There are, of course, plenty of financiers who think that way – the Republicans' last presidential nominee, in fact, made a fortune from such an approach. But not everyone with money thinks that that's the only way to make more: Capital doesn't necessarily seek the lowest cost – it seeks the highest return.

[Check out 2013: The Year in Cartoons]

The financial markets aren't automatically interested in backing governments that spend, tax and regulate as little as possible (although they may be interested in those that spend, tax and regulate as little as necessary, which is different). Global financial markets are hardly rushing to divert money from the alleged socialist welfare state of Barack Obama into the tea party paradise of Somalia, where government doesn't exist at all.

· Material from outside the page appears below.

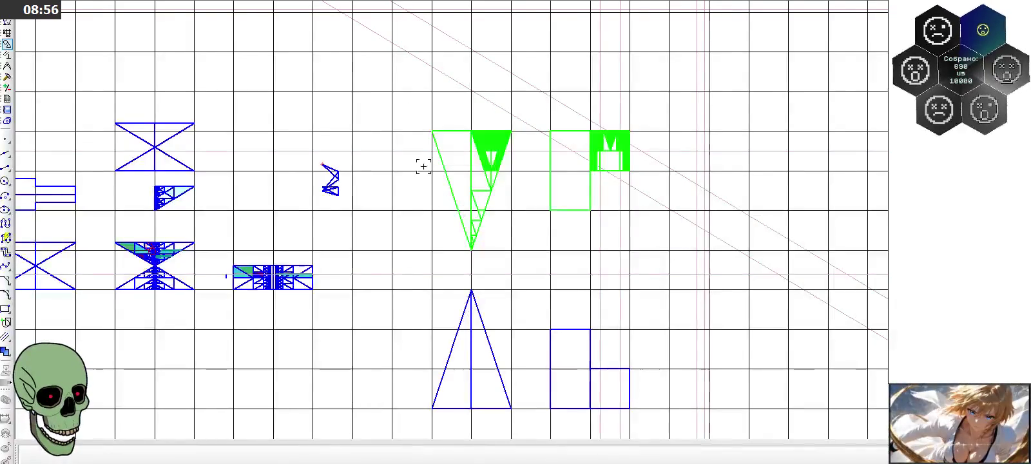
left_click(407, 112)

As the current issue of BusinessWeek shows, corporate tax rates have little to do with economic growth. In 2012, the U.S. had higher average corporate tax rates than two-thirds of the countries it outpaced in growth; among the lowest corporate tax rates: Greece. Governments also attract taxpayers with high-quality services, not just low tax rates, contrary to conventional wisdom. The right-wing shibboleth that slashing the public sector is the best way to create economic value is simply wrong – which makes the left-wing fear that finance capitalism will lead inexorably to the right-wing model of public disinvestment equally unfounded.

The flip side of this is that governments could go out and actively attract investment based on their economic policies. As they get more adept at doing so, they need to start insisting on a different kind of "public/private partnership." To date, such "partnership" has generally meant providing private companies with the opportunity to make money off public ventures with little gain for the public. In several U.S. states, the profits from such toll-road "partnerships" have turned out to be much lower than expected – in some cases, negative – leading the private investors who made the bad deals to demand (and get) new deals with guaranteed returns. In short, the public traditionally bears the risk, and the investors get the profit – some partnership!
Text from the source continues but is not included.